The worst thing in the world for debugging is to sit back, go "Hmmmm, I wonder if this is it?", throw in a debug statement and see what happens. That's what you do when you don't really want to find the problem (I used to do that in the old days when I knew that firing up the system took 10 minutes each time). Be thorough and consistent. If you know that your program crashes in one of 12 methods, don't assume it happens in method foo() and only breadcrumb that one -- sit down and do them all. You can always take it out later.

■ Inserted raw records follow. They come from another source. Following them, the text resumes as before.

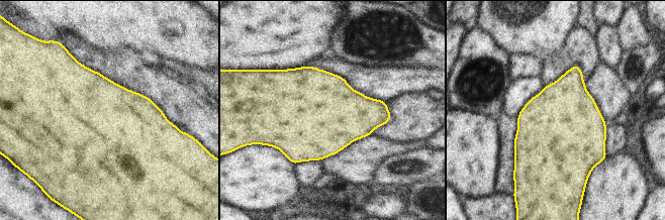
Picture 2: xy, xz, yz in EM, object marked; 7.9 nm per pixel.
{"act": "leave", "found": "one neuron here"}

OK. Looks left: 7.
{"why": "closes a loop", "act": "look", "view": "3d", "um": 4, "pic": 1, "at": [518, 156]}

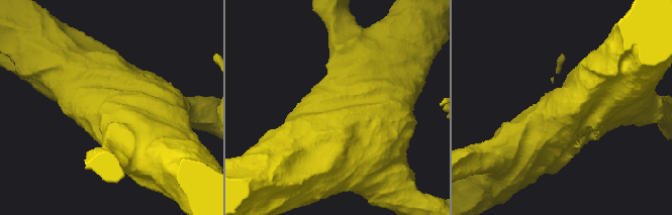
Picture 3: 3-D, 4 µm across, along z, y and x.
{"act": "look", "view": "em", "um": 3.6, "slice": "yz", "step": 8, "show": "tint", "pic": 3, "at": [338, 105]}

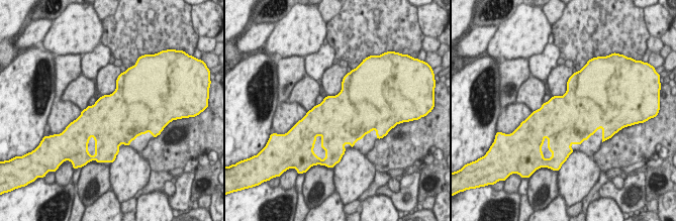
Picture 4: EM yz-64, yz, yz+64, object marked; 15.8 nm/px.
{"act": "look", "view": "em", "um": 3.6, "slice": "planes", "show": "borders", "at": "same"}

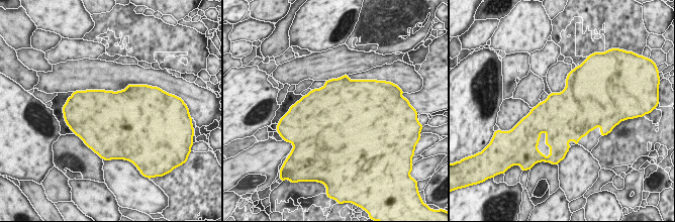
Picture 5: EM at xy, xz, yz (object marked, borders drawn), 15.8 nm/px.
{"act": "leave", "found": "all the same neuron"}

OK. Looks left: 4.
{"why": "arms part here", "act": "look", "view": "em", "slice": "xz", "step": 4, "show": "tint", "pic": 1, "at": [601, 190]}

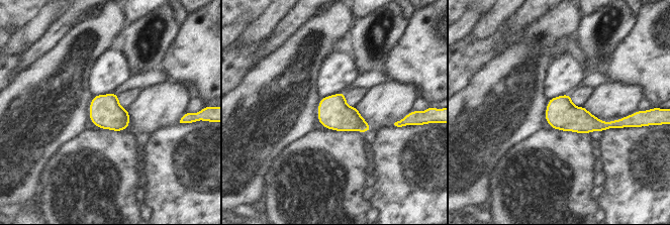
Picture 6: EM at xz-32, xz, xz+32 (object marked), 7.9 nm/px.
{"width_nm": 240, "act": "leave", "found": "continuous, no second neuron"}

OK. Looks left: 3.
{"act": "stop", "edits": [], "rest": "unchecked"}

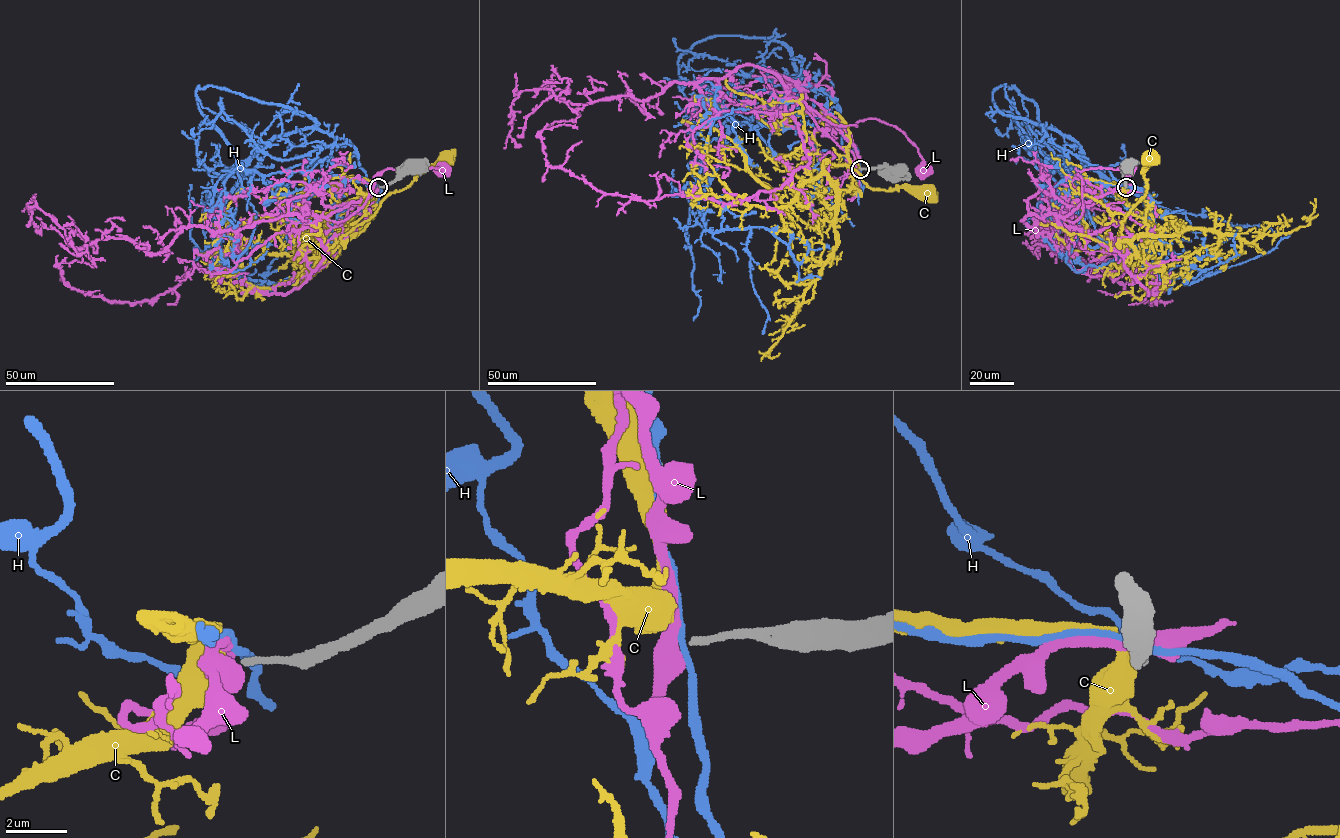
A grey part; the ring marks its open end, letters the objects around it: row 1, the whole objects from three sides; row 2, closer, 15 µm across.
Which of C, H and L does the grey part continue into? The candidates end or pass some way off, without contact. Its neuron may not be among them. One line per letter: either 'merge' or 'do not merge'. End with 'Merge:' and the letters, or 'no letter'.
C: do not merge
H: do not merge
L: do not merge
Merge: no letter

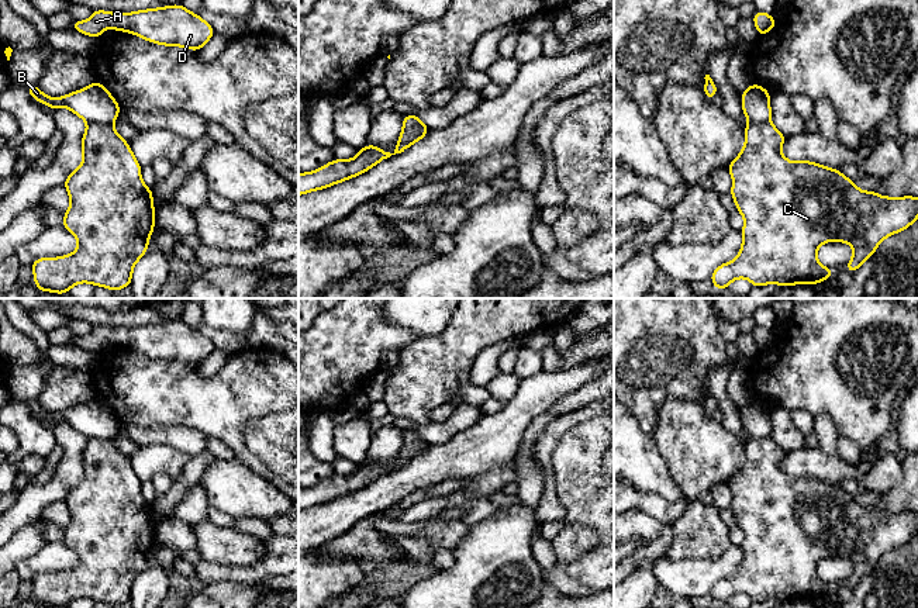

(I have something of a reputation on my team that after a bug has stumped the developers for days, I am given it and I solve it in hours. Normally the first thing I do is turn debugging statements on for every component. Sure, it takes me a little while to do it, and when I'm done I get megs of output, but I almost always find the problem straightaway, too.)

Allocation & testing

[Milo_Mindbender]

Setting up your memory allocators to flood RAM with the NAN (not a number) value will catch uninitialized floating point data instantly. To catch other missed initializers, flooding RAM with a different value each time you run can help smoke them out.

Built in test code that periodically checks structures to make sure the values in them make sense is also very useful and easy to do in C++

Also, having a few "signature" fields in your structures (essentially, unused data items that are initialized to a specific value and never changed) can help locate tough-to-find memory overwrites. Just check the signature field of a structure before using the other data in that structure. If the signature isn't right, the memory has been overwritten

It can also be helpful to have a pointer check routine that looks at the value of a pointer and determines if it is legal for the platform you are on. For example, checking to make sure it falls in a range where the hardware actually has memory, or making sure it doesn't overlap system reserved areas

Actually, a Heisenbug is ...

[edwards]

when the act of debugging itself changes or masks the bug. The poster is refering to non-deterministic bugs, such as can easily happen when multithreading.